Effettivamente in qualche modo sono un intruso. Intruso autorizzato dai tre autori che firmano il testo interartistico di cui pubblichiamo qui 10 pagine in bianco e nero. Nel testo la grafica è a colori e le notazioni musicali in oro. Diciamo moderatamente intruso, non perché figlio di uno degli autori, ma perché sono quello che ha curato tutto il progetto editoriale. E, allora, ciò che posso offrire ai lettori insieme a questa piccola anteprima è una specie di planimetria multidimensionale dell’opera. Un insieme di cartelli indicatori che segnalano percorsi fra i cespugli dell’opera e che, tuttavia, niente garantisce che non si dissolvano dopo la prima curva.

Iniziamo dal titolo: S /Concerto per Europa. Canovacci per teatri senza spettacolo in forma di poema. Opera aperta e in fieri, dunque, abbozzata nella cornice s/scorniciata del concerto/sconcerto in quattro movimenti. I contributi dei tre autori, d’altra parte, solo apparentemente definiscono i campi che si potranno attraversare seguendo il dipanarsi dell’opera. In realtà le “erranze testuali” di Santoro, le “tessiture visive” di Martin Petric e le “peripezie sonore” di Francesco Libetta lasciano immaginare percorsi sghembi, sconfinamenti anomali, evasioni imprevedibili. E questo appare già sufficiente a richiedere un ruolo attivo da parte del ‘lettore’, obbligato ad inventare proprie strategie per utilizzare i ‘canovacci’, scomporre e ricomporre le ‘tessiture visive’ perdersi e ritrovarsi nelle ‘peripezie sonore’. Possiamo dire, allora, che ci troviamo di fronte ad un ‘marchingegno’ artistico messo a punto per tentare di catturare la complessità del reale? Forse. Se sapessimo con precisione che cosa è il reale. Se, invece, quello che chiamiamo reale è qualcosa che dobbiamo conquistarci stendendo e ritirando continuamente le reti del pensiero, tentando di decifrare gli strani mostri che vediamo agitarsi nelle maglie dei linguaggi, allora la complessità non può essere una formula, ma un processo entro il quale far danzare soggetto e oggetto, noi e gli altri, i suoni e i silenzi…

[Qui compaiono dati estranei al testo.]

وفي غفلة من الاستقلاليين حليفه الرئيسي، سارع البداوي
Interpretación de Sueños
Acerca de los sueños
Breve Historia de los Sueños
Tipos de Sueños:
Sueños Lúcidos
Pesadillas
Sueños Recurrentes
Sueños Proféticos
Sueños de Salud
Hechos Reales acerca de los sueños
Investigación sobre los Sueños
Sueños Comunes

Nello sconcerto si condensano e si disfano tre scenari – canovacci.

Uno, il più denso, racconta di un ospedale psichiatrico femminile bombardato. Delle pazze violentate dai lupi in divisa. Soldati serbi, bosniaci, della NATO? Quando scende la notte tutti i violentatori sono grigi. E, insieme, ci sono gli “scampoli di carità” che scendono dal cielo. E con gli aiuti obbligati dalle guerre umanitarie anche le casse con i costumi e le maschere di una compagnia teatrale invitata al festival del teatro antico a Epidauro.

Un altro canovaccio – scenario racconta di una separazione famigliare e dei figli che cercano di trovare un senso al loro percorso di vita.

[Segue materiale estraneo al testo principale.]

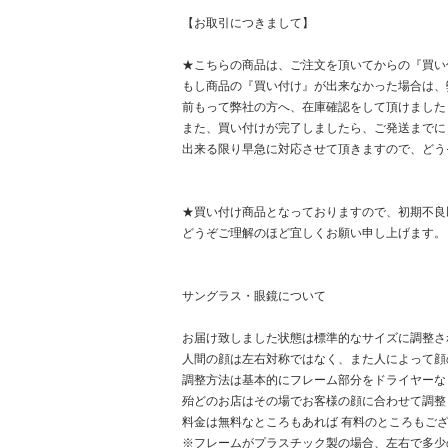
【お取引につきまして】
★こちらの商品は、ご注文を頂いてからの『買い
もし商品の『買い付け』が出来なかった場合は、
前もって弊社の方へ、在庫確認をして頂けました
また、買い付けが完了しましたら、ご発送までに
出来る限り早急に対応させて頂きますので、どう
★買い付け商品となっておりますので、初期不良
どうぞご理解のほど宜しくお願い申し上げます。
サングラス・眼鏡について
お届け致しました状態は標準的なサイズに調整さ
人間の顔は左右対称ではなく、また人によって顔
調整方法は基本的にフレーム部分をドライヤーな
殆どのお店はその場でお客様の顔に合わせて調整
料金は無料なところもあれば 有料のところもご
※フレームがプラスチック製の場合、左右で多少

Il terzo tenta di prendere forma in mezzo al groviglio di racconti mitologici tessuti, sfilati e ritessuti intorno a Europa, costituisce il fondale lacerato dell’intero S/concerto.

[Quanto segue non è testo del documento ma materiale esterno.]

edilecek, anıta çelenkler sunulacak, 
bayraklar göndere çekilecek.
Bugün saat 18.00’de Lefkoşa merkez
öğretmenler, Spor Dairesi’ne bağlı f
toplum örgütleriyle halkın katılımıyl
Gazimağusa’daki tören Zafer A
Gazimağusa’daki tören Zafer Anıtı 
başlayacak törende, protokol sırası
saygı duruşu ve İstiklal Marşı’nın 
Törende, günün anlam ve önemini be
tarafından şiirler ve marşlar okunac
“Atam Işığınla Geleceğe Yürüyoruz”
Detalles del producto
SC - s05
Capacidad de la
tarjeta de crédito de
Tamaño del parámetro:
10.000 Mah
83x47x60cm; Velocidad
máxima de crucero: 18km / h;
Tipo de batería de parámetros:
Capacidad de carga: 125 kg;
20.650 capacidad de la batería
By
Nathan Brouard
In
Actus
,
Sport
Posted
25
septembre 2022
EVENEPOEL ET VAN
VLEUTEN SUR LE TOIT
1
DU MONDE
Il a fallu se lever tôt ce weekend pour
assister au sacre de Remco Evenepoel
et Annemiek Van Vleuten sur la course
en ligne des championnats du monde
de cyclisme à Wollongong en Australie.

Plurali sono anche le forme che attraversa il testo: prosa e poesia, testo drammatico e didascalia, dialogo e cronaca, citazione e traduzione; le metamorfosi del serpente nero della scrittura devastano il bianco della pagina, lo costringono a colorarsi, ad arrossarsi col sangue raggrumato nel “nero rotolio delle lettere” che si scioglie scorrendo verso i bordi.

E plurali anche le lingue che si allungano, fioriscono e appassiscono intorno al tronco e ai rami grossi dell’italiano. C’è anche qualche alito di lingue seccate sulle pareti delle grotte, rantoli d’esistenze inchiodate alle croci del passato. Ma anche le traduzioni – tradimenti scippano parole e versi da poeti sommi o sconosciuti: Shakespeare, Pagano, Eschilo…

Le annotazioni musicali potrebbero trarre in inganno: indicano percorsi oscuri nel mistero dei suoni? E se fossero semplicemente gli appunti per rubare qualcuno dei canovacci e farlo diventare uno spettacolo musicale? Sulla grafica c’è poco da dire. Martin Petric ci richiama in un ‘chissadove’ d’un mondo dove scaturiscono i colori e le forme che più che illustrare il testo sembrano produrlo. Una specie di grumo informe dal quale fioriscono parole che conservano quasi tutto l’amaro irriducibile delle cose.

Per finire: il rapporto tra grafica e testo e quello tra testo e musica sembrerebbero rimandare al discorso sull’arte sintetica del Bauhaus ed in particolare alle teorie di Kandiskij sulla relazione tra suoni e colori, ma la ricerca di antecedenti ci porterebbe fuori pista…potremmo trovarne tanti, davvero tanti. Forse troppi.